Content starts

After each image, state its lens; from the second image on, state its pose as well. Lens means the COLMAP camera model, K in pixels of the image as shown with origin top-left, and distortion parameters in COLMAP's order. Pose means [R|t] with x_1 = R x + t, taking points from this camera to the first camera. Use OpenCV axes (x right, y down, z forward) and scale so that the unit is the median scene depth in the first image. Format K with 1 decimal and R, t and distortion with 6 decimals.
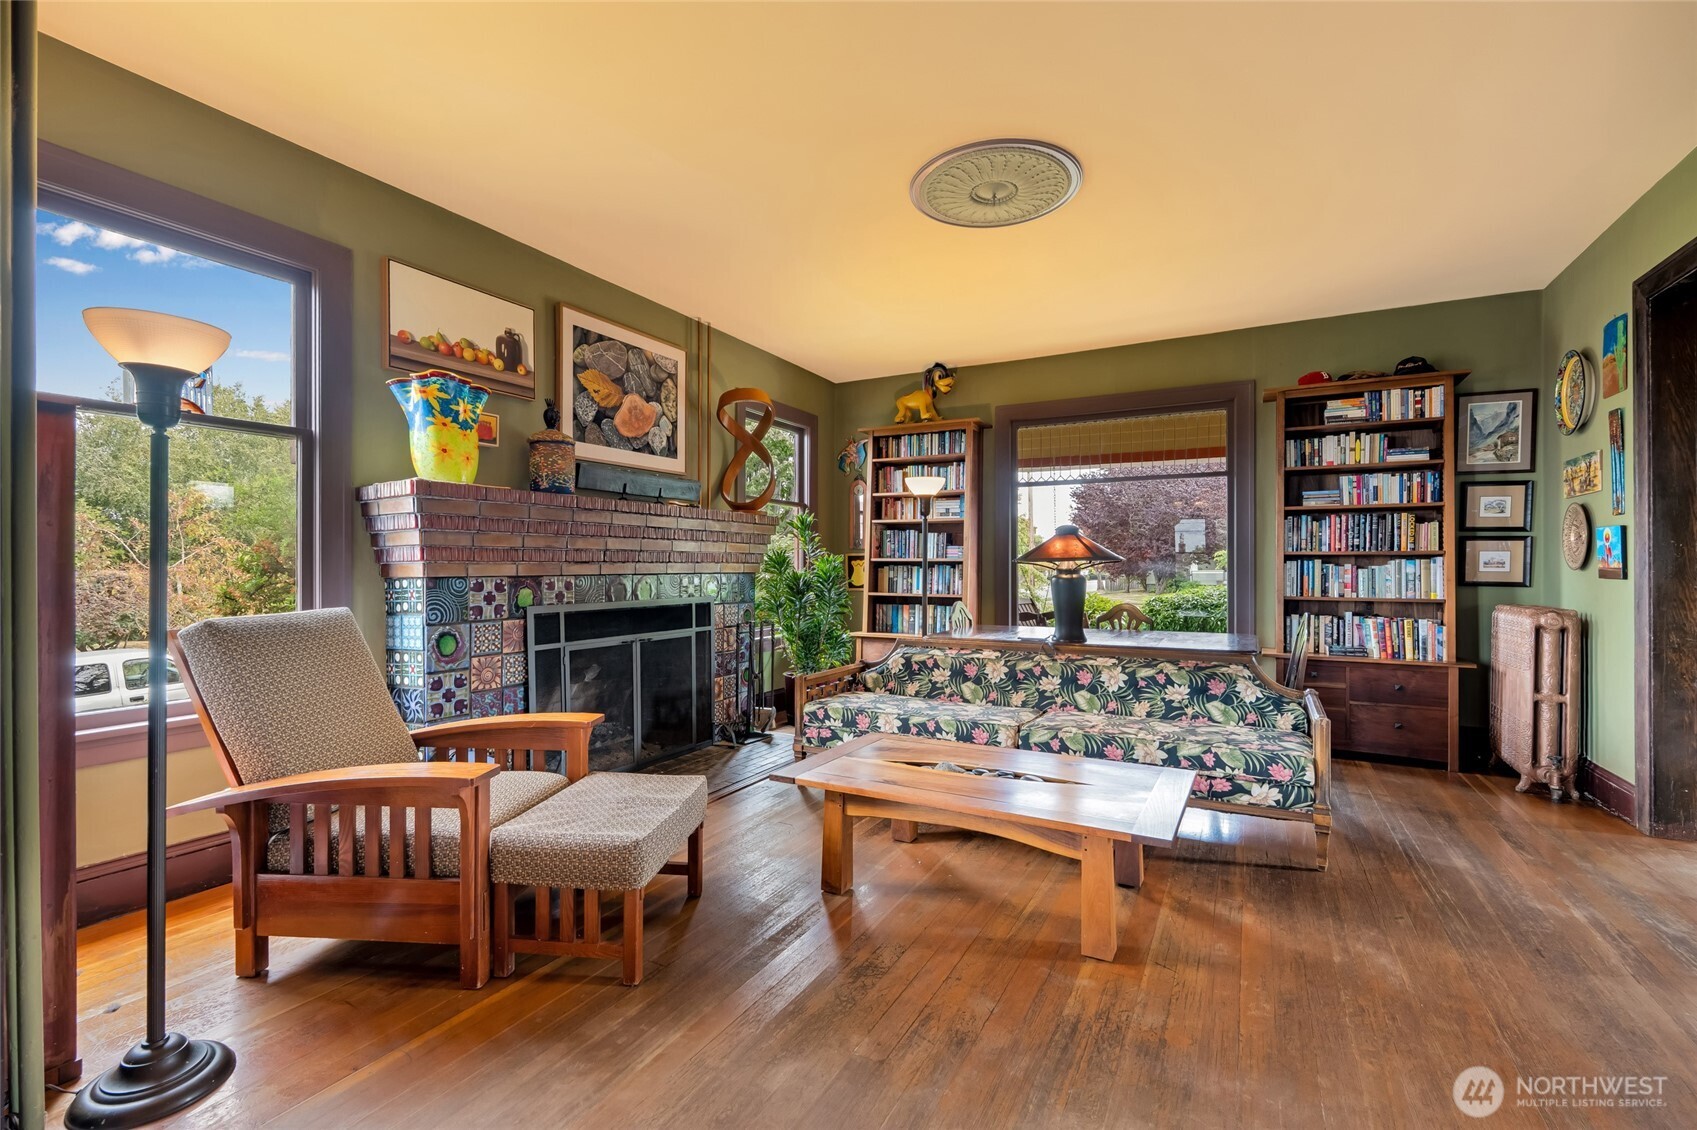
lens RADIAL K [[738.8, 0, 854.3], [0, 738.8, 566.5], [0, 0, 1]] dist [-0.003681, 0.000120]
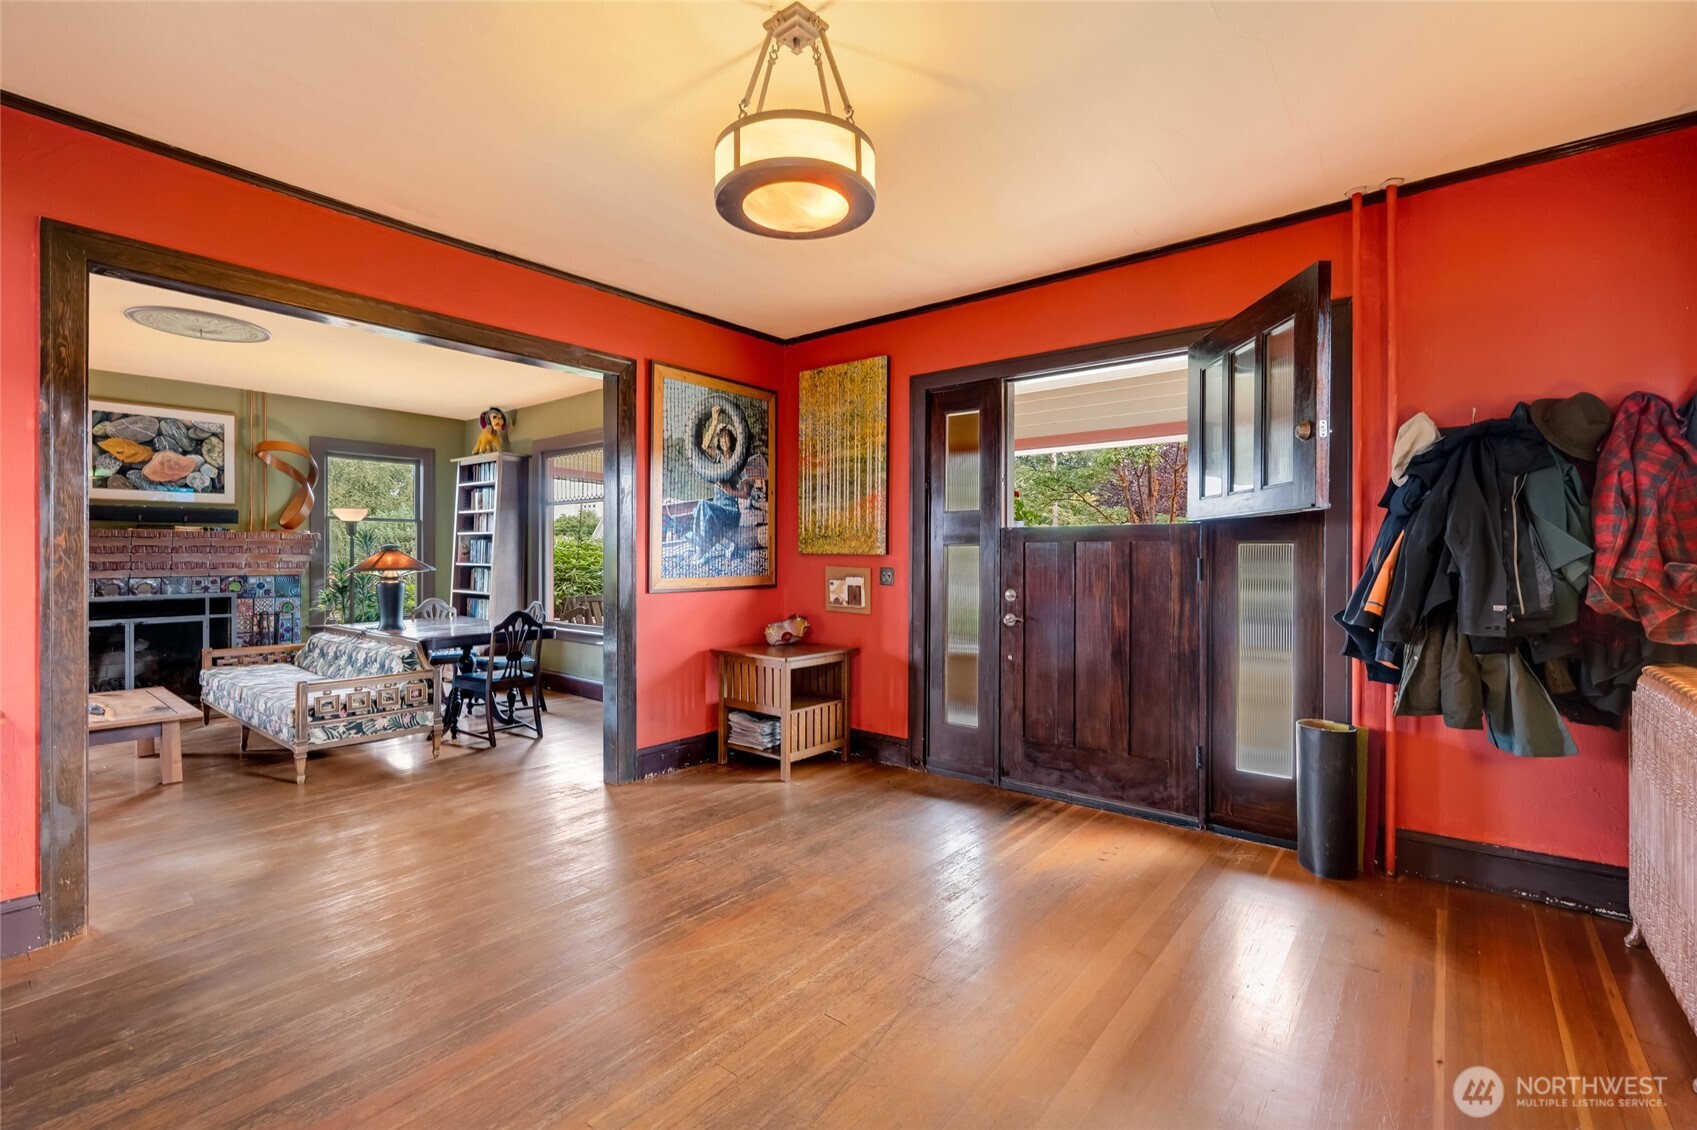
lens RADIAL K [[738.8, 0, 850.7], [0, 738.8, 558.3], [0, 0, 1]] dist [-0.003681, 0.000120]
pose [[0.984847, 0.003183, -0.173398, 1.325917], [-0.002376, 0.999985, 0.004858, -0.038037], [0.173411, -0.004372, 0.984840, -0.186625]]
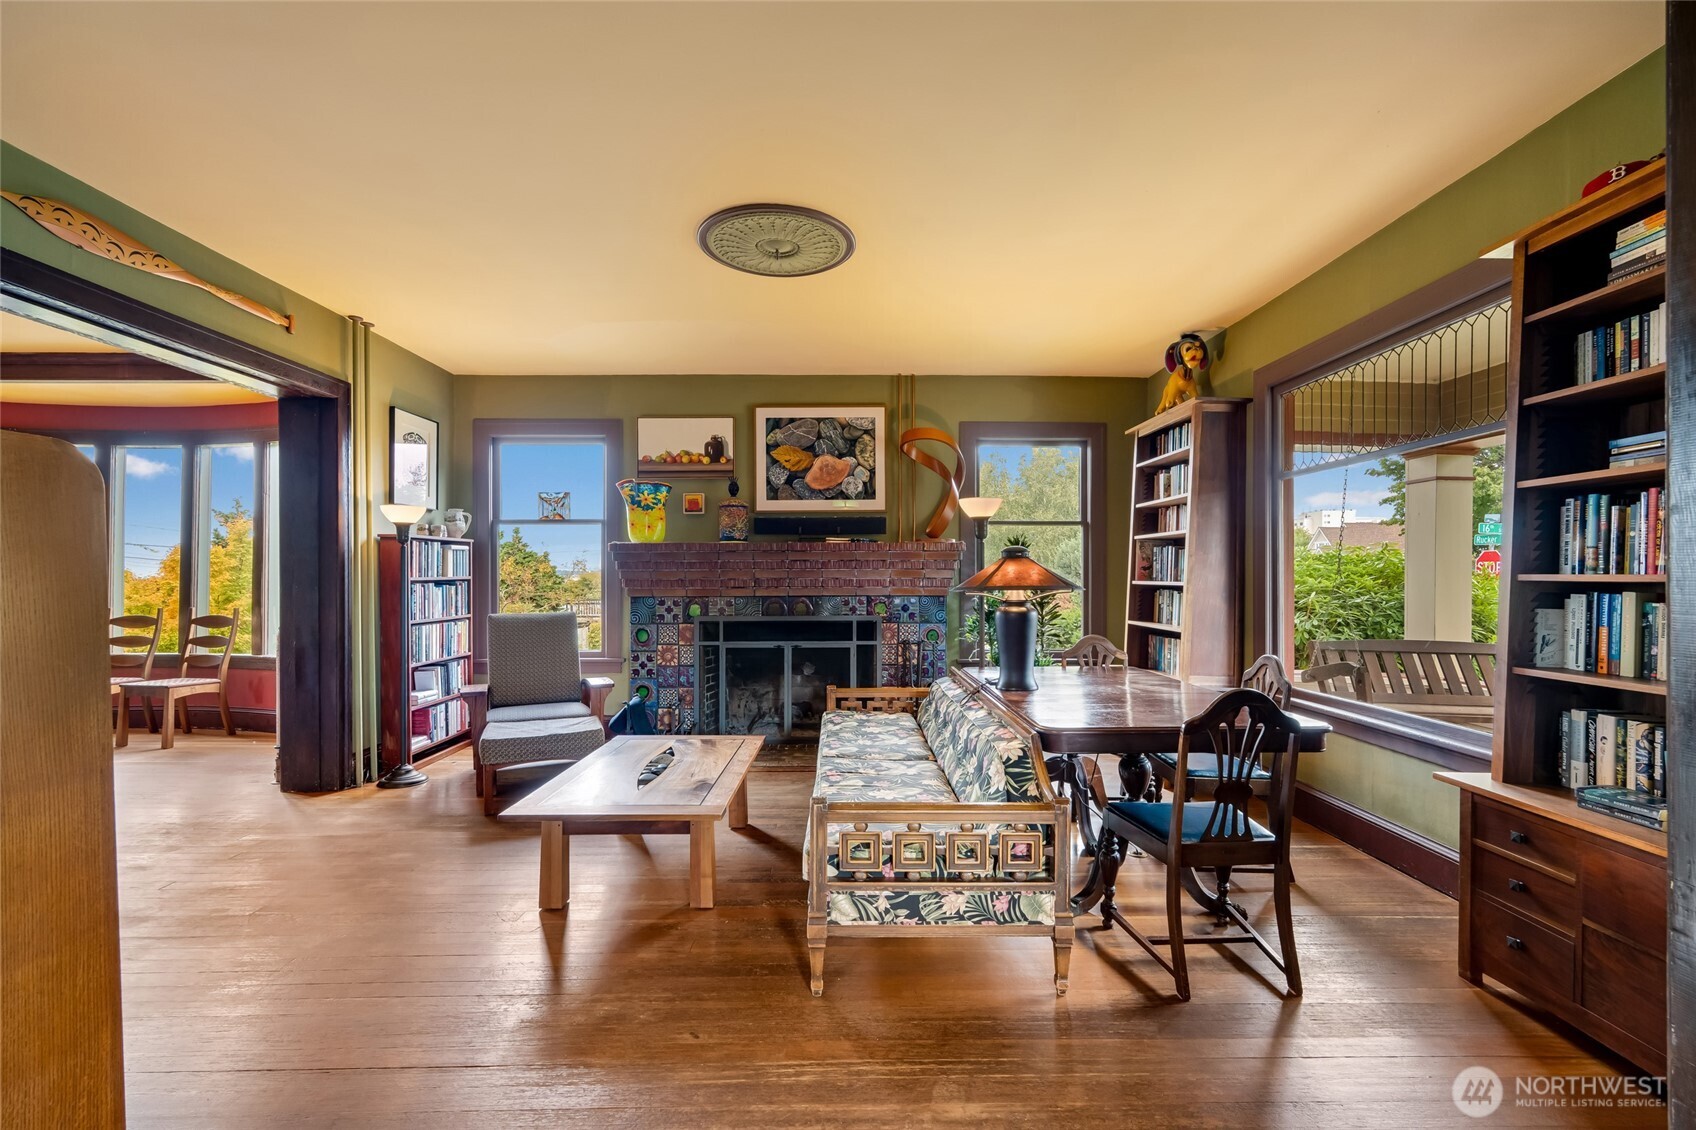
lens RADIAL K [[738.3, 0, 845.8], [0, 738.3, 580.6], [0, 0, 1]] dist [-0.003681, 0.000120]
pose [[0.487813, 0.001877, -0.872946, 0.886240], [0.001341, 0.999995, 0.002899, -0.020676], [0.872947, -0.002585, 0.487808, 0.428089]]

Content ends

◆ **PROBLEM STATEMENT**
Count the lines of the records that contain the word "lens", and give only that number.

◆ **SOLUTION TO THIS EXERCISE**
4